La confrontation aux jugements
Le deuxième constat est la confrontation aux jugements. Ce jugement est tout d’abord personnel, sur sa propre qualité et compétence de mère, entrainant culpabilité, colère et pouvant mener jusqu’à se sentir responsable de l’acte de l’enfant. Consacrer beaucoup de temps à l’enfant incarcéré, peut par ailleurs bouleverser la famille nucléaire: moins de temps pour les autres enfants qui sont restés à la maison, et moins de temps pour la vie de couple. Puis vient le jugement de la société. Souvent, par crainte d’être jugées, les mères ne disent rien. Parmi celles qui se confient, certaines reçoivent du soutien de leurs proches et de leurs amis, d’autres reçoivent des remarques ou des conseils qu’elles n’ont pas demandé. Certaines mères font face à des attitudes d’évitement et de distanciation de la part d’autrui. Ces attitudes peuvent les mener à se distancer de leur enfant incarcéré. Une sévérité de jugement qui ne concernerait pas uniquement l’entourage, mais également un public plus large: les professionnels du milieu carcéral comme le grand public à travers les médias qui contribuent à alimenter une image négative de la mère «immorale et incompétente».

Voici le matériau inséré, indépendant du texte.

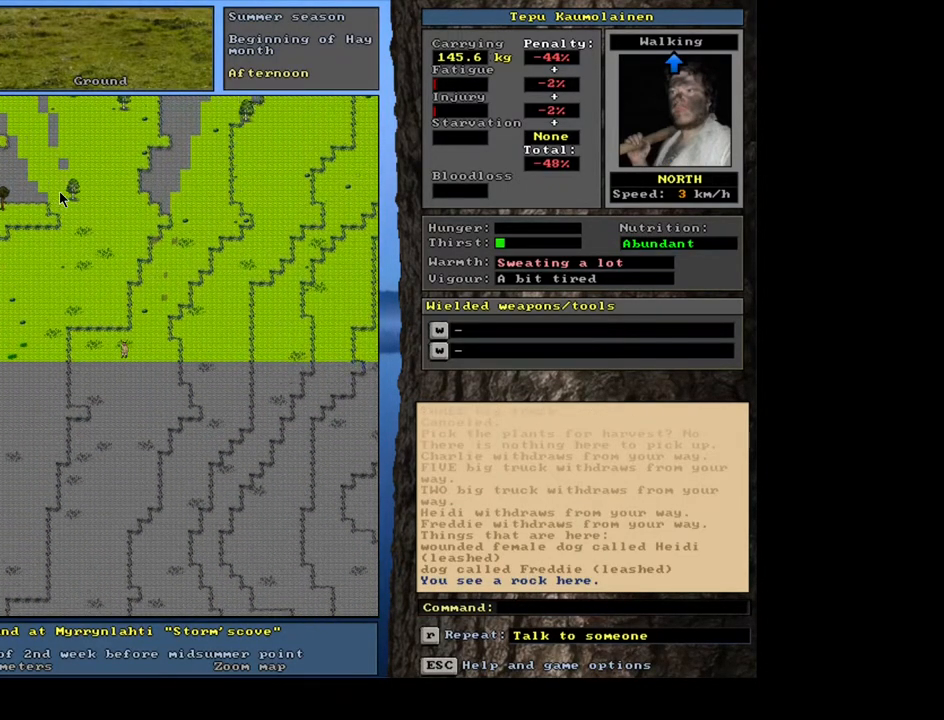
{"keys": ["ctrl_l"], "mouse": [], "events": [[67, "num7", "up"], [67, "num8", "up"]]}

Au détriment de leurs propres besoins
Ces mères développent donc des stratégies pour assurer le bien-être de leurs enfants au détriment de leurs propres besoins. Certaines ont évoqué des problèmes de santé psychique et physique (stress, angoisses, troubles du sommeil, consommation de substances). Ces stratégies ne sont pas propres aux mères de détenus, elles ont été vues également chez les mères dans d’autres contexte (handicaps, maladies, trouble de la santé mentale). Toutefois, il y a une différence dans ce cas-là. En effet, pour les enfants atypiques, les difficultés/actes sont considérés par la société comme faisant partie du trouble, alors qu’un détenu qui a commis un acte repréhensible est vu comme ayant fait un choix délibéré. Ce rôle de «bonne mère» n’est donc plus valorisé et peut être même découragé. Les mères se voient ainsi jugées pour ne pas avoir été une «bonne mère» par le passé et le sont encore aujourd’hui car elles ont choisi de soutenir cet enfant incarcéré en dépit de l’acte commis.